Container id: container_1523445048432_0005_01_000006
Exit code: 1
Stack trace: ExitCodeException exitCode=1:
at org.apache.hadoop.util.Shell.runCommand(Shell.java:972)
at org.apache.hadoop.util.Shell.run(Shell.java:869)
at org.apache.hadoop.util.Shell$ShellCommandExecutor.execute(Shell.java:1170)
at org.apache.hadoop.yarn.server.nodemanager.DefaultContainerExecutor.launchContainer(DefaultContainerExecutor.java:236)

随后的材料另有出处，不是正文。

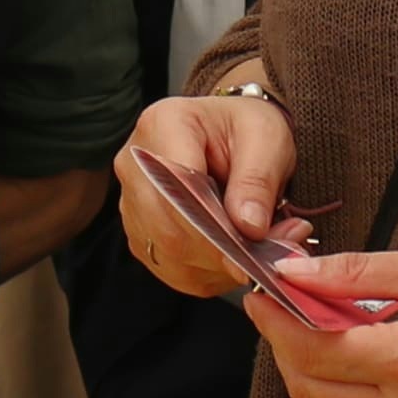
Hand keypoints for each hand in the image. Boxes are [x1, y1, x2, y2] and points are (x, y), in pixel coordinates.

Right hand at [114, 90, 300, 297]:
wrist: (233, 138)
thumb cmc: (246, 130)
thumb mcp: (266, 140)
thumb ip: (257, 181)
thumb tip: (248, 227)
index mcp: (163, 124)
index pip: (178, 185)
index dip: (213, 224)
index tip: (248, 249)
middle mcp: (136, 164)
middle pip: (168, 227)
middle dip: (219, 250)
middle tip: (265, 257)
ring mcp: (131, 201)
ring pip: (169, 254)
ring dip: (216, 265)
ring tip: (256, 255)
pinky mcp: (141, 233)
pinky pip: (171, 268)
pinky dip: (207, 273)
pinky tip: (232, 260)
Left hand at [256, 246, 397, 397]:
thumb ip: (357, 271)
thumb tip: (294, 273)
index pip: (313, 349)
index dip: (277, 322)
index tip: (263, 299)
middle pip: (309, 388)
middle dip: (287, 349)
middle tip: (292, 317)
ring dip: (309, 388)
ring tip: (325, 352)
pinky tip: (353, 387)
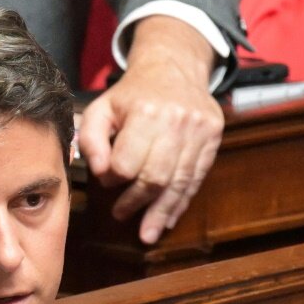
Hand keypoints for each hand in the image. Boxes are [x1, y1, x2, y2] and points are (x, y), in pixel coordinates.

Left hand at [79, 16, 223, 243]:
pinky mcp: (213, 139)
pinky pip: (196, 178)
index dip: (113, 177)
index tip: (106, 179)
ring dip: (161, 212)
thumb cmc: (130, 95)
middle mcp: (177, 121)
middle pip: (156, 176)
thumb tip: (98, 172)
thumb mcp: (100, 108)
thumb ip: (90, 139)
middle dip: (136, 201)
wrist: (173, 69)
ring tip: (147, 234)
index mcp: (146, 112)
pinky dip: (181, 202)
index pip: (128, 162)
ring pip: (179, 182)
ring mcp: (200, 131)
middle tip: (120, 214)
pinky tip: (167, 219)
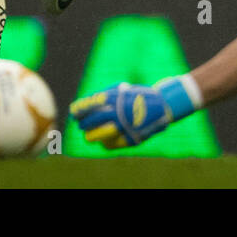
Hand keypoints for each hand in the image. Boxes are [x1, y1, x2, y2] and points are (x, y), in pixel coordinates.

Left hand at [70, 80, 185, 148]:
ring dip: (91, 135)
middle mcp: (116, 112)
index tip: (74, 113)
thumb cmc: (137, 97)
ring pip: (97, 135)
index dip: (79, 110)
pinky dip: (104, 142)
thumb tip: (81, 107)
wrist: (162, 106)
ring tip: (89, 134)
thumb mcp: (120, 92)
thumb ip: (103, 99)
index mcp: (113, 98)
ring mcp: (122, 126)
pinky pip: (109, 144)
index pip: (88, 106)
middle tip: (81, 124)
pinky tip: (103, 139)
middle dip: (84, 123)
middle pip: (90, 121)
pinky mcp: (128, 139)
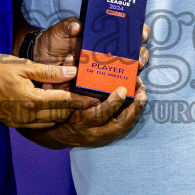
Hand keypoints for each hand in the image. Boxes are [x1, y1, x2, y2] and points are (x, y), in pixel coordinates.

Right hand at [0, 56, 93, 128]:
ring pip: (49, 123)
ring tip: (73, 106)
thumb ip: (49, 71)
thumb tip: (72, 72)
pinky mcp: (12, 123)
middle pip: (59, 116)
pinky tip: (51, 109)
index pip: (64, 102)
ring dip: (62, 115)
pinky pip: (37, 125)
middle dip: (75, 110)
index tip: (96, 100)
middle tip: (88, 103)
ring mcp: (19, 122)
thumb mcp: (22, 66)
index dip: (81, 101)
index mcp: (31, 100)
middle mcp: (27, 116)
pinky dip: (48, 118)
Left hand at [30, 20, 150, 81]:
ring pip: (126, 71)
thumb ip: (67, 26)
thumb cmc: (53, 42)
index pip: (127, 31)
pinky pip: (109, 87)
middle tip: (139, 60)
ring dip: (133, 74)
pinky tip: (125, 92)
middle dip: (140, 56)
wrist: (40, 60)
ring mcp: (103, 68)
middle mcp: (107, 51)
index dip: (139, 31)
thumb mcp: (59, 31)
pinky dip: (118, 90)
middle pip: (132, 53)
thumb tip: (76, 26)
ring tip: (135, 78)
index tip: (142, 34)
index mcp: (102, 35)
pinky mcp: (95, 84)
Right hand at [30, 84, 146, 148]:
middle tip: (141, 93)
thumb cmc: (54, 109)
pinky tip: (138, 103)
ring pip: (122, 129)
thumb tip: (70, 57)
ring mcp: (98, 136)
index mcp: (78, 119)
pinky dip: (131, 117)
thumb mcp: (54, 93)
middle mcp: (90, 131)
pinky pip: (121, 129)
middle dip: (132, 110)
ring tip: (143, 96)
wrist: (51, 134)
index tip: (122, 89)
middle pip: (116, 125)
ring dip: (135, 113)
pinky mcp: (103, 137)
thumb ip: (62, 77)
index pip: (99, 114)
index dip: (113, 104)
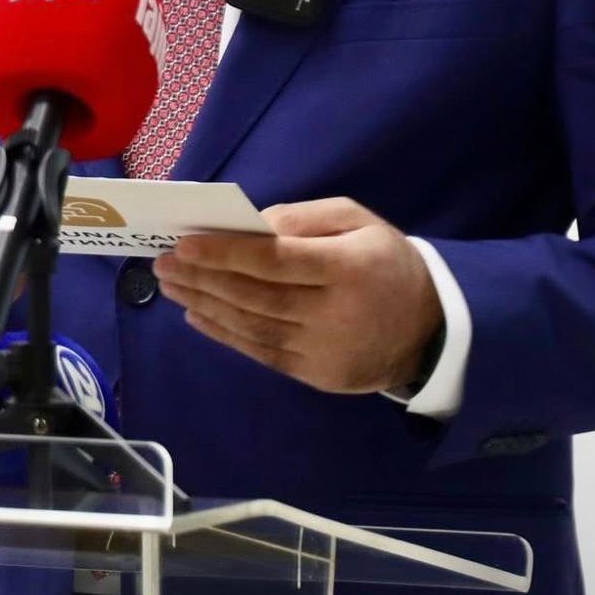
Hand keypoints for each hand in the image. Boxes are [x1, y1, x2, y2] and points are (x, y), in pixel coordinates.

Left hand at [152, 197, 443, 395]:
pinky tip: (197, 315)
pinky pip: (262, 354)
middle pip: (256, 297)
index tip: (185, 242)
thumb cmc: (386, 262)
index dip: (227, 253)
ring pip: (253, 327)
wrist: (431, 330)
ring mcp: (325, 351)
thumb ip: (304, 218)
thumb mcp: (358, 221)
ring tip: (172, 285)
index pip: (276, 261)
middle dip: (204, 278)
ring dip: (205, 305)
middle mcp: (335, 314)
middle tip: (163, 262)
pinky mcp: (318, 377)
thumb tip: (249, 226)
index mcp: (348, 268)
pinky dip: (224, 334)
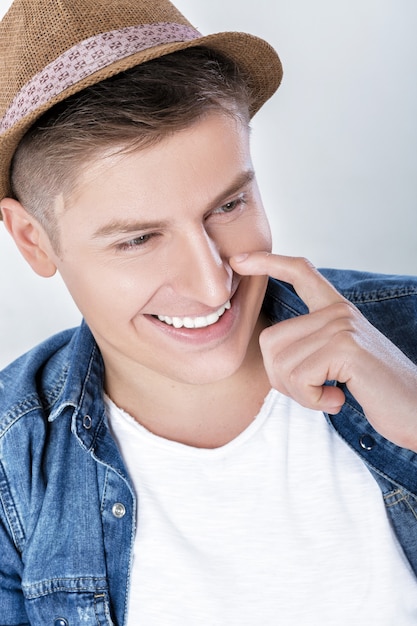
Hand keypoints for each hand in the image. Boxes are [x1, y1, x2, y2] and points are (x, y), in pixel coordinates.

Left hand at [231, 252, 416, 450]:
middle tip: (315, 391)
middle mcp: (339, 311)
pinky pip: (299, 379)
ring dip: (300, 393)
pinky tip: (338, 398)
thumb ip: (309, 346)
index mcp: (336, 311)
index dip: (268, 263)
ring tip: (331, 394)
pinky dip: (313, 400)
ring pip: (281, 364)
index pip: (300, 272)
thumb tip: (269, 350)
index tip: (240, 260)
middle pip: (271, 340)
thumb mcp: (337, 362)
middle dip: (282, 379)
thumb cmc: (376, 391)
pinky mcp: (345, 348)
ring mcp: (342, 326)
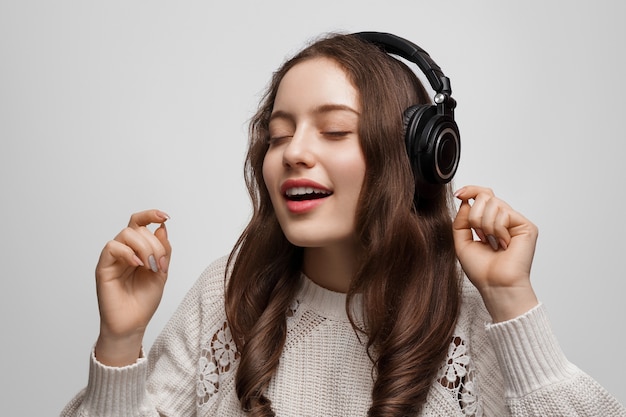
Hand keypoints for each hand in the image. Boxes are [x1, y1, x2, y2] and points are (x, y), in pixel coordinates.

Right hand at [94, 209, 171, 365]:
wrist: (132, 324)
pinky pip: (112, 247)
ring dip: (144, 247)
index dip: (151, 215)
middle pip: (137, 228)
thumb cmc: (144, 301)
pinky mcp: (103, 267)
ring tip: (150, 266)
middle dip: (154, 244)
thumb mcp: (161, 273)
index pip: (140, 224)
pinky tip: (138, 265)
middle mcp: (125, 251)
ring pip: (126, 234)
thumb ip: (163, 251)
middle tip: (159, 264)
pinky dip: (128, 252)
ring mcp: (113, 258)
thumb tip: (162, 228)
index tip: (165, 217)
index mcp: (138, 250)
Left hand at [453, 186, 538, 321]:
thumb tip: (466, 202)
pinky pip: (503, 213)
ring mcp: (515, 222)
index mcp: (490, 222)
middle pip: (485, 196)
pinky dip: (497, 229)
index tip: (459, 194)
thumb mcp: (462, 242)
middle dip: (475, 215)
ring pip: (492, 203)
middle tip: (479, 234)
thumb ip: (461, 221)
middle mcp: (504, 220)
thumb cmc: (482, 270)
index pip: (483, 196)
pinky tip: (503, 243)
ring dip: (485, 225)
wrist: (495, 284)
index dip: (471, 191)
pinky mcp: (526, 226)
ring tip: (492, 242)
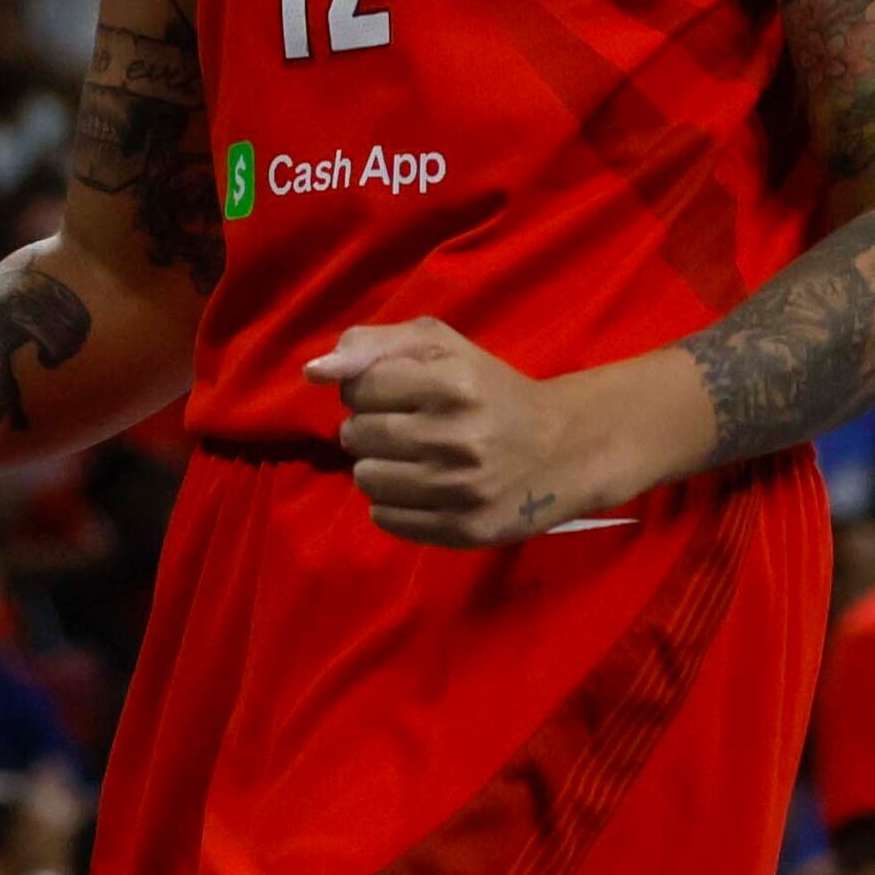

at org.apache.hadoop.yarn.server.nodemanager.containermanager.launcher.ContainerLaunch.call(ContainerLaunch.java:305)
at org.apache.hadoop.yarn.server.nodemanager.containermanager.launcher.ContainerLaunch.call(ContainerLaunch.java:84)
at java.util.concurrent.FutureTask.run(FutureTask.java:266)
at java.util.concurrent.ThreadPoolExecutor.runWorker(ThreadPoolExecutor.java:1149)
at java.util.concurrent.ThreadPoolExecutor$Worker.run(ThreadPoolExecutor.java:624)
at java.lang.Thread.run(Thread.java:748)
Container exited with a non-zero exit code 1
18/04/11 12:08:48 ERROR org.apache.spark.network.server.TransportRequestHandler: Error sending result RpcResponse{requestId=5571077381947066483, body=NioManagedBuffer{buf=java.nio.HeapByteBuffer[pos=0 lim=81 cap=156]}} to /10.154.0.12:59387; closing connection
java.nio.channels.ClosedChannelException
at io.netty.channel.AbstractChannel$AbstractUnsafe.write(...)(Unknown Source)
以后:
Exception in thread "task-result-getter-3" java.lang.OutOfMemoryError: GC overhead limit exceeded
at java.lang.Class.newReflectionData(Class.java:2513)
at java.lang.Class.reflectionData(Class.java:2503)
at java.lang.Class.privateGetDeclaredConstructors(Class.java:2660)
at java.lang.Class.getConstructor0(Class.java:3075)
at java.lang.Class.newInstance(Class.java:412)
at sun.reflect.MethodAccessorGenerator$1.run(MethodAccessorGenerator.java:403)
at sun.reflect.MethodAccessorGenerator$1.run(MethodAccessorGenerator.java:394)
at java.security.AccessController.doPrivileged(Native Method)
at sun.reflect.MethodAccessorGenerator.generate(MethodAccessorGenerator.java:393)
at sun.reflect.MethodAccessorGenerator.generateSerializationConstructor(MethodAccessorGenerator.java:112)
答案 0 :(得分:2)
好的,我想我自己解决了这个问题。 Sparkling Water根据Google DataProc中非默认设置的许多设置来分配资源。
我修改了/etc/spark/conf/spark-defaults.conf
,并将spark.dynamicAllocation.enabled
更改为false
并将spark.ext.h2o.dummy.rdd.mul.factor
更改为1
,这使得H2O群集可在约3分钟内启动大约十分之一的资源。
如果启动速度太慢,请尝试将spark.executor.instances
从10000
缩减为5000
或1000
,尽管这些设置会影响其他所有内容的效果&# 39;重新在Spark集群上运行。
答案 1 :(得分:1)
你得到了java.lang.OutOfMemoryError。给予更多记忆。